Update the records below by replacing every instance of "scientific name" with "binomial name" and leaving all other text unchanged.

_Stored records_

■ ■ ■ ■ ■ ■ ■

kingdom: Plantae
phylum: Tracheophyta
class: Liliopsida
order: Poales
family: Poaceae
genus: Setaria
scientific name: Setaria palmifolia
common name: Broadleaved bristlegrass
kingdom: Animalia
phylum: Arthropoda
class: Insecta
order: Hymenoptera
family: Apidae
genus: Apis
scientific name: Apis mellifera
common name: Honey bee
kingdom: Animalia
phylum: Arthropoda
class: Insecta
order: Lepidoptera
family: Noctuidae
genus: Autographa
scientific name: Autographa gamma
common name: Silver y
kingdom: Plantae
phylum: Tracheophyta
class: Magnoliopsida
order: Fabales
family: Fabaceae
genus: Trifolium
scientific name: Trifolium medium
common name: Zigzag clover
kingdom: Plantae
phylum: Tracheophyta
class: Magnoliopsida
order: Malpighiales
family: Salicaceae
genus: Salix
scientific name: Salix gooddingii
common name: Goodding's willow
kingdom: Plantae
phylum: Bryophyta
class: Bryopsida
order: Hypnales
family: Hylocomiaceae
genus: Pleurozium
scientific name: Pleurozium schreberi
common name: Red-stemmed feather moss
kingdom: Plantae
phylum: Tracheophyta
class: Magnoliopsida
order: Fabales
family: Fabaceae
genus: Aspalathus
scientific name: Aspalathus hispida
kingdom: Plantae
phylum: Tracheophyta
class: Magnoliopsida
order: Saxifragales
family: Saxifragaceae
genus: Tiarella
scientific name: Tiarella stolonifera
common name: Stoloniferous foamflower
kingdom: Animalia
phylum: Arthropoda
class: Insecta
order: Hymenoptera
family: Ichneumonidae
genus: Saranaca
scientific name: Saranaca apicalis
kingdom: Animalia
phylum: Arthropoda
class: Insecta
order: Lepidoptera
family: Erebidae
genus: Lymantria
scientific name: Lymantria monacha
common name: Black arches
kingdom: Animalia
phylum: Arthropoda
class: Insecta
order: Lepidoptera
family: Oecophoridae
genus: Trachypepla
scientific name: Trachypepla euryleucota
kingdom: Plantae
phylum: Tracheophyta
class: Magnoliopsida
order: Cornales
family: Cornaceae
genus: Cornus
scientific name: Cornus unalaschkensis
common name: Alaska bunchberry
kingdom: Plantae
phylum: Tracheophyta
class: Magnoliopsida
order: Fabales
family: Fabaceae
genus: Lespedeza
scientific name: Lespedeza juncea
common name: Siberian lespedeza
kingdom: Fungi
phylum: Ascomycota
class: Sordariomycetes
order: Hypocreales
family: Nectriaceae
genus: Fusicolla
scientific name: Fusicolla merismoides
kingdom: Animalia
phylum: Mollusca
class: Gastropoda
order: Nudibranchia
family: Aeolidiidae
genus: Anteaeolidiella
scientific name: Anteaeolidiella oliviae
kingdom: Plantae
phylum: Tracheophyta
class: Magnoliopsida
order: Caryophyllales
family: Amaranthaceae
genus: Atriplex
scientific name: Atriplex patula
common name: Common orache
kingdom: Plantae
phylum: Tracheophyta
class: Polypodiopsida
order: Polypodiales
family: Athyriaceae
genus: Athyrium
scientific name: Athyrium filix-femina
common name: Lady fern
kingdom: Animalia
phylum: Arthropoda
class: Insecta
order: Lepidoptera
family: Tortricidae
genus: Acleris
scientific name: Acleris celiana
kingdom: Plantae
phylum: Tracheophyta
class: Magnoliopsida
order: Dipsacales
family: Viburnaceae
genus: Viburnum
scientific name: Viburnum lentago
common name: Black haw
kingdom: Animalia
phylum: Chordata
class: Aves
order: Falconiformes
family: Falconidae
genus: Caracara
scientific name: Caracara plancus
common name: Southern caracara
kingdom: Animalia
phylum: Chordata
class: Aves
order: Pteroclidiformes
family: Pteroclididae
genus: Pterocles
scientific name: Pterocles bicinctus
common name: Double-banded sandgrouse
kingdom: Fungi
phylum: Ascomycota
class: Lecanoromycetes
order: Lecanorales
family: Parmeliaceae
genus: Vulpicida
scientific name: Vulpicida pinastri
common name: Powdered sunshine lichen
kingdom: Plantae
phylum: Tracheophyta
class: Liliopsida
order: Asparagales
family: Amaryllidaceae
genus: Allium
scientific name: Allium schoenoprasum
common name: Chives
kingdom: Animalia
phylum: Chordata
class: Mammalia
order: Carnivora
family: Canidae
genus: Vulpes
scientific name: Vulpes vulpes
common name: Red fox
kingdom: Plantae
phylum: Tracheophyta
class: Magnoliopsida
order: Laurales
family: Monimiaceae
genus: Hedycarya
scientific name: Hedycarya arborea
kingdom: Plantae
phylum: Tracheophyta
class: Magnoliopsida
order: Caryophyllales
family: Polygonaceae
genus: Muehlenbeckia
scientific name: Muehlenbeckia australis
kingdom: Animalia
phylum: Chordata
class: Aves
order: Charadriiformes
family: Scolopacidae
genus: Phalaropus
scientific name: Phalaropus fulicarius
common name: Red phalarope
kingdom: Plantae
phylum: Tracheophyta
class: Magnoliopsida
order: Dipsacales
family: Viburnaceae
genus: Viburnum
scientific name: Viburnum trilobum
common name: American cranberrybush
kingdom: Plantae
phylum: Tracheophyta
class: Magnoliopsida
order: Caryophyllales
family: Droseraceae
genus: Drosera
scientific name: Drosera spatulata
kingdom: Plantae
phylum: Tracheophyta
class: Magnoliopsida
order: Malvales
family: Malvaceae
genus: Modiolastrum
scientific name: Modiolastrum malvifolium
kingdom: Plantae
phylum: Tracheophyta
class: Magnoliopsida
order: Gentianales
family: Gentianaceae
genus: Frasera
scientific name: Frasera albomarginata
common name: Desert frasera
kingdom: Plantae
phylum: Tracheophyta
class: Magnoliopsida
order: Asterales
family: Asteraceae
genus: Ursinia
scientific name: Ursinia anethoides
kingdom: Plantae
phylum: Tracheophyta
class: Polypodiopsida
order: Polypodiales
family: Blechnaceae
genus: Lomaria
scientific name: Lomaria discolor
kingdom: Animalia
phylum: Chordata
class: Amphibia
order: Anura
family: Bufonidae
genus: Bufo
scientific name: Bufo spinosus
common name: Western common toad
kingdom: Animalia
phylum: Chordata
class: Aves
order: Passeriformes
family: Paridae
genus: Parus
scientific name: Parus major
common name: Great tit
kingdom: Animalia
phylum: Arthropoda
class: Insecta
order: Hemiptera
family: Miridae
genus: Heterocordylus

■ ■ ■ ■ ■ ■ ■

_Response to this task_
kingdom: Plantae
phylum: Tracheophyta
class: Liliopsida
order: Poales
family: Poaceae
genus: Setaria
binomial name: Setaria palmifolia
common name: Broadleaved bristlegrass
kingdom: Animalia
phylum: Arthropoda
class: Insecta
order: Hymenoptera
family: Apidae
genus: Apis
binomial name: Apis mellifera
common name: Honey bee
kingdom: Animalia
phylum: Arthropoda
class: Insecta
order: Lepidoptera
family: Noctuidae
genus: Autographa
binomial name: Autographa gamma
common name: Silver y
kingdom: Plantae
phylum: Tracheophyta
class: Magnoliopsida
order: Fabales
family: Fabaceae
genus: Trifolium
binomial name: Trifolium medium
common name: Zigzag clover
kingdom: Plantae
phylum: Tracheophyta
class: Magnoliopsida
order: Malpighiales
family: Salicaceae
genus: Salix
binomial name: Salix gooddingii
common name: Goodding's willow
kingdom: Plantae
phylum: Bryophyta
class: Bryopsida
order: Hypnales
family: Hylocomiaceae
genus: Pleurozium
binomial name: Pleurozium schreberi
common name: Red-stemmed feather moss
kingdom: Plantae
phylum: Tracheophyta
class: Magnoliopsida
order: Fabales
family: Fabaceae
genus: Aspalathus
binomial name: Aspalathus hispida
kingdom: Plantae
phylum: Tracheophyta
class: Magnoliopsida
order: Saxifragales
family: Saxifragaceae
genus: Tiarella
binomial name: Tiarella stolonifera
common name: Stoloniferous foamflower
kingdom: Animalia
phylum: Arthropoda
class: Insecta
order: Hymenoptera
family: Ichneumonidae
genus: Saranaca
binomial name: Saranaca apicalis
kingdom: Animalia
phylum: Arthropoda
class: Insecta
order: Lepidoptera
family: Erebidae
genus: Lymantria
binomial name: Lymantria monacha
common name: Black arches
kingdom: Animalia
phylum: Arthropoda
class: Insecta
order: Lepidoptera
family: Oecophoridae
genus: Trachypepla
binomial name: Trachypepla euryleucota
kingdom: Plantae
phylum: Tracheophyta
class: Magnoliopsida
order: Cornales
family: Cornaceae
genus: Cornus
binomial name: Cornus unalaschkensis
common name: Alaska bunchberry
kingdom: Plantae
phylum: Tracheophyta
class: Magnoliopsida
order: Fabales
family: Fabaceae
genus: Lespedeza
binomial name: Lespedeza juncea
common name: Siberian lespedeza
kingdom: Fungi
phylum: Ascomycota
class: Sordariomycetes
order: Hypocreales
family: Nectriaceae
genus: Fusicolla
binomial name: Fusicolla merismoides
kingdom: Animalia
phylum: Mollusca
class: Gastropoda
order: Nudibranchia
family: Aeolidiidae
genus: Anteaeolidiella
binomial name: Anteaeolidiella oliviae
kingdom: Plantae
phylum: Tracheophyta
class: Magnoliopsida
order: Caryophyllales
family: Amaranthaceae
genus: Atriplex
binomial name: Atriplex patula
common name: Common orache
kingdom: Plantae
phylum: Tracheophyta
class: Polypodiopsida
order: Polypodiales
family: Athyriaceae
genus: Athyrium
binomial name: Athyrium filix-femina
common name: Lady fern
kingdom: Animalia
phylum: Arthropoda
class: Insecta
order: Lepidoptera
family: Tortricidae
genus: Acleris
binomial name: Acleris celiana
kingdom: Plantae
phylum: Tracheophyta
class: Magnoliopsida
order: Dipsacales
family: Viburnaceae
genus: Viburnum
binomial name: Viburnum lentago
common name: Black haw
kingdom: Animalia
phylum: Chordata
class: Aves
order: Falconiformes
family: Falconidae
genus: Caracara
binomial name: Caracara plancus
common name: Southern caracara
kingdom: Animalia
phylum: Chordata
class: Aves
order: Pteroclidiformes
family: Pteroclididae
genus: Pterocles
binomial name: Pterocles bicinctus
common name: Double-banded sandgrouse
kingdom: Fungi
phylum: Ascomycota
class: Lecanoromycetes
order: Lecanorales
family: Parmeliaceae
genus: Vulpicida
binomial name: Vulpicida pinastri
common name: Powdered sunshine lichen
kingdom: Plantae
phylum: Tracheophyta
class: Liliopsida
order: Asparagales
family: Amaryllidaceae
genus: Allium
binomial name: Allium schoenoprasum
common name: Chives
kingdom: Animalia
phylum: Chordata
class: Mammalia
order: Carnivora
family: Canidae
genus: Vulpes
binomial name: Vulpes vulpes
common name: Red fox
kingdom: Plantae
phylum: Tracheophyta
class: Magnoliopsida
order: Laurales
family: Monimiaceae
genus: Hedycarya
binomial name: Hedycarya arborea
kingdom: Plantae
phylum: Tracheophyta
class: Magnoliopsida
order: Caryophyllales
family: Polygonaceae
genus: Muehlenbeckia
binomial name: Muehlenbeckia australis
kingdom: Animalia
phylum: Chordata
class: Aves
order: Charadriiformes
family: Scolopacidae
genus: Phalaropus
binomial name: Phalaropus fulicarius
common name: Red phalarope
kingdom: Plantae
phylum: Tracheophyta
class: Magnoliopsida
order: Dipsacales
family: Viburnaceae
genus: Viburnum
binomial name: Viburnum trilobum
common name: American cranberrybush
kingdom: Plantae
phylum: Tracheophyta
class: Magnoliopsida
order: Caryophyllales
family: Droseraceae
genus: Drosera
binomial name: Drosera spatulata
kingdom: Plantae
phylum: Tracheophyta
class: Magnoliopsida
order: Malvales
family: Malvaceae
genus: Modiolastrum
binomial name: Modiolastrum malvifolium
kingdom: Plantae
phylum: Tracheophyta
class: Magnoliopsida
order: Gentianales
family: Gentianaceae
genus: Frasera
binomial name: Frasera albomarginata
common name: Desert frasera
kingdom: Plantae
phylum: Tracheophyta
class: Magnoliopsida
order: Asterales
family: Asteraceae
genus: Ursinia
binomial name: Ursinia anethoides
kingdom: Plantae
phylum: Tracheophyta
class: Polypodiopsida
order: Polypodiales
family: Blechnaceae
genus: Lomaria
binomial name: Lomaria discolor
kingdom: Animalia
phylum: Chordata
class: Amphibia
order: Anura
family: Bufonidae
genus: Bufo
binomial name: Bufo spinosus
common name: Western common toad
kingdom: Animalia
phylum: Chordata
class: Aves
order: Passeriformes
family: Paridae
genus: Parus
binomial name: Parus major
common name: Great tit
kingdom: Animalia
phylum: Arthropoda
class: Insecta
order: Hemiptera
family: Miridae
genus: Heterocordylus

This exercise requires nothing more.